Sir: Further to our ever-so-brief discussions to financial matters, in 2016 our office prepared a 46-page overview report describing the annual operational costs of our 444 provincial jurisdictions (about $55 billion) and presented the same to the house finance committee.

We showed a potential of up to $20 billion in annual savings without laying off people or cutting services. Such savings would be initiated through amendments to some current legislation that would allow our provincial Auditor General, based on responsible criteria, to perform a Level Lne, Level Two and Level Three audit review of local governments.

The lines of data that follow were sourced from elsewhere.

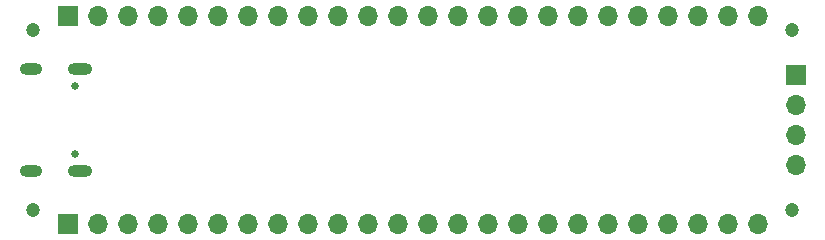
<source format=gbs>
%TF.GenerationSoftware,KiCad,Pcbnew,7.0.10*%
%TF.CreationDate,2024-01-31T15:03:47+08:00*%
%TF.ProjectId,UINIO-MCU-GD32F103CBT6,55494e49-4f2d-44d4-9355-2d4744333246,Version 3.1.2*%
%TF.SameCoordinates,PX72c1710PY5584170*%
%TF.FileFunction,Soldermask,Bot*%
%TF.FilePolarity,Negative*%
%FSLAX46Y46*%
G04 Gerber Fmt 4.6, Leading zero omitted, Abs format (unit mm)*
G04 Created by KiCad (PCBNEW 7.0.10) date 2024-01-31 15:03:47*
%MOMM*%
%LPD*%
G01*
G04 APERTURE LIST*
%ADD10R,1.700000X1.700000*%
%ADD11O,1.700000X1.700000*%
%ADD12C,1.200000*%
%ADD13C,0.650000*%
%ADD14O,2.100000X1.000000*%
%ADD15O,1.900000X1.000000*%
G04 APERTURE END LIST*
D10*
%TO.C,J3*%
X63629060Y-6372130D03*
D11*
X63629060Y-8912130D03*
X63629060Y-11452130D03*
X63629060Y-13992130D03*
%TD*%
D12*
%TO.C,HOLE\u002A\u002A*%
X-920940Y-2552130D03*
%TD*%
%TO.C,HOLE\u002A\u002A*%
X63339060Y-2552130D03*
%TD*%
%TO.C,HOLE\u002A\u002A*%
X63339060Y-17762130D03*
%TD*%
D13*
%TO.C,USB1*%
X2568060Y-7282130D03*
X2568060Y-13062130D03*
D14*
X3068060Y-5847130D03*
X3068060Y-14497130D03*
D15*
X-1131940Y-5847130D03*
X-1131940Y-14497130D03*
%TD*%
D12*
%TO.C,HOLE\u002A\u002A*%
X-920940Y-17772130D03*
%TD*%
D10*
%TO.C,J1*%
X1999060Y-1342130D03*
D11*
X4539060Y-1342130D03*
X7079060Y-1342130D03*
X9619060Y-1342130D03*
X12159060Y-1342130D03*
X14699060Y-1342130D03*
X17239060Y-1342130D03*
X19779060Y-1342130D03*
X22319060Y-1342130D03*
X24859060Y-1342130D03*
X27399060Y-1342130D03*
X29939060Y-1342130D03*
X32479060Y-1342130D03*
X35019060Y-1342130D03*
X37559060Y-1342130D03*
X40099060Y-1342130D03*
X42639060Y-1342130D03*
X45179060Y-1342130D03*
X47719060Y-1342130D03*
X50259060Y-1342130D03*
X52799060Y-1342130D03*
X55339060Y-1342130D03*
X57879060Y-1342130D03*
X60419060Y-1342130D03*
%TD*%
D10*
%TO.C,J2*%
X1999060Y-18982130D03*
D11*
X4539060Y-18982130D03*
X7079060Y-18982130D03*
X9619060Y-18982130D03*
X12159060Y-18982130D03*
X14699060Y-18982130D03*
X17239060Y-18982130D03*
X19779060Y-18982130D03*
X22319060Y-18982130D03*
X24859060Y-18982130D03*
X27399060Y-18982130D03*
X29939060Y-18982130D03*
X32479060Y-18982130D03*
X35019060Y-18982130D03*
X37559060Y-18982130D03*
X40099060Y-18982130D03*
X42639060Y-18982130D03*
X45179060Y-18982130D03*
X47719060Y-18982130D03*
X50259060Y-18982130D03*
X52799060Y-18982130D03*
X55339060Y-18982130D03*
X57879060Y-18982130D03*
X60419060Y-18982130D03*
%TD*%
M02*

</source>
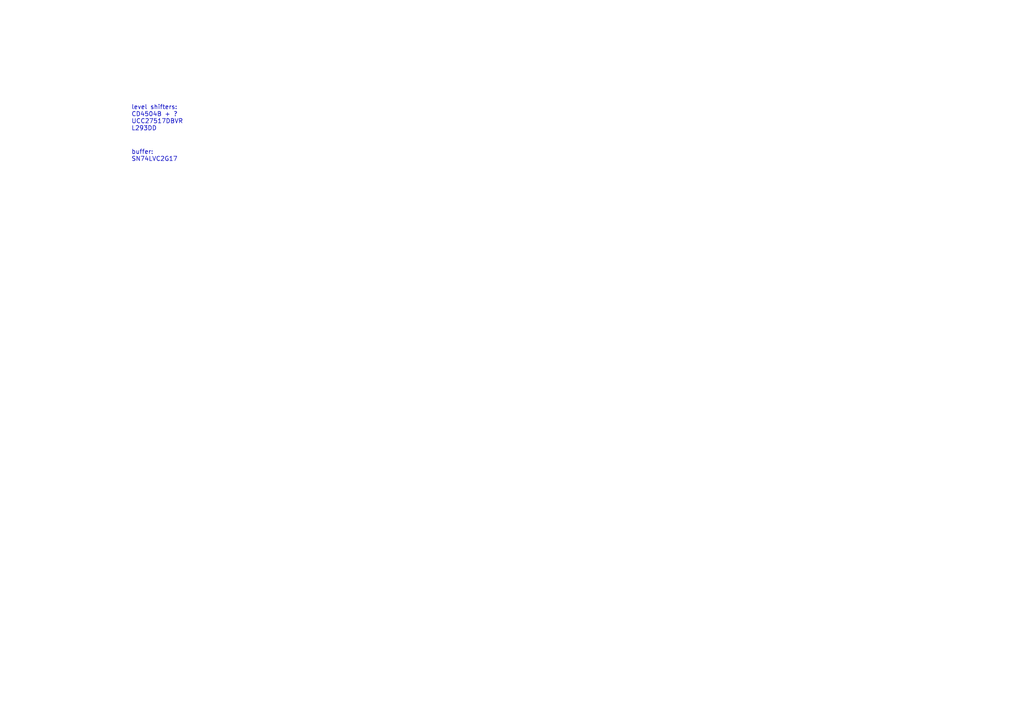
<source format=kicad_sch>
(kicad_sch (version 20230121) (generator eeschema)

  (uuid 8d30a9eb-72af-4d73-baa9-30000518db18)

  (paper "A4")

  


  (text "buffer:\nSN74LVC2G17" (at 38.1 46.99 0)
    (effects (font (size 1.27 1.27)) (justify left bottom))
    (uuid c486d9a8-ab8a-4b57-82d4-824c025c32ef)
  )
  (text "level shifters:\nCD4504B + ?\nUCC27517DBVR\nL293DD" (at 38.1 38.1 0)
    (effects (font (size 1.27 1.27)) (justify left bottom))
    (uuid f632ac4b-0649-47e8-b3d2-a23d62061b3c)
  )
)

</source>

You are aware our constitution gives exclusive jurisdiction to Queen’s Park to oversee municipal management.  The essence of “people behavior” is to get as much as possible and in a number of cases to unnecessarily create a financial atmosphere by local governments that would portray to the province the need for more and more cash is unequivocally imperative, when it is not.

Our office has been and will continue to provide you with salient managerial issues involving local governments that such issues continue to unnecessarily contribute to ongoing deficits and to our overall debt.

One of our proposed amendments focuses on the office of our Information and Privacy Commissioner, process, procedure and compliance legislation that currently allows escape hatches by local government institutions and that which unnecessarily exhaust time and unnecessarily increase workloads of our IPC analysts and adjudicators ultimately vacuuming IPC budget money in a manner that cannot allow the IPC to fulfill the full scope of the mandate and role of the IPC office as legislated resulting in shortchanging the taxpayers in effective services from the IPC and jeopardizing much-needed investigative services personnel at the IPC.

The Information and Privacy Commissioner’s office and the Ombudsman office are the only two entities taxpayers and the public at large have and must rely upon for government openness, transparency and subsequent accountability. The Ombudsman office does not yet possess enforcement power but none the less is a valuable taxpayer asset; the IPC has the enforcement backing but is being made a mockery of by local governments, which has to be addressed.

Our office is compiling an agenda of imperative issues and will request a sit down to discuss same.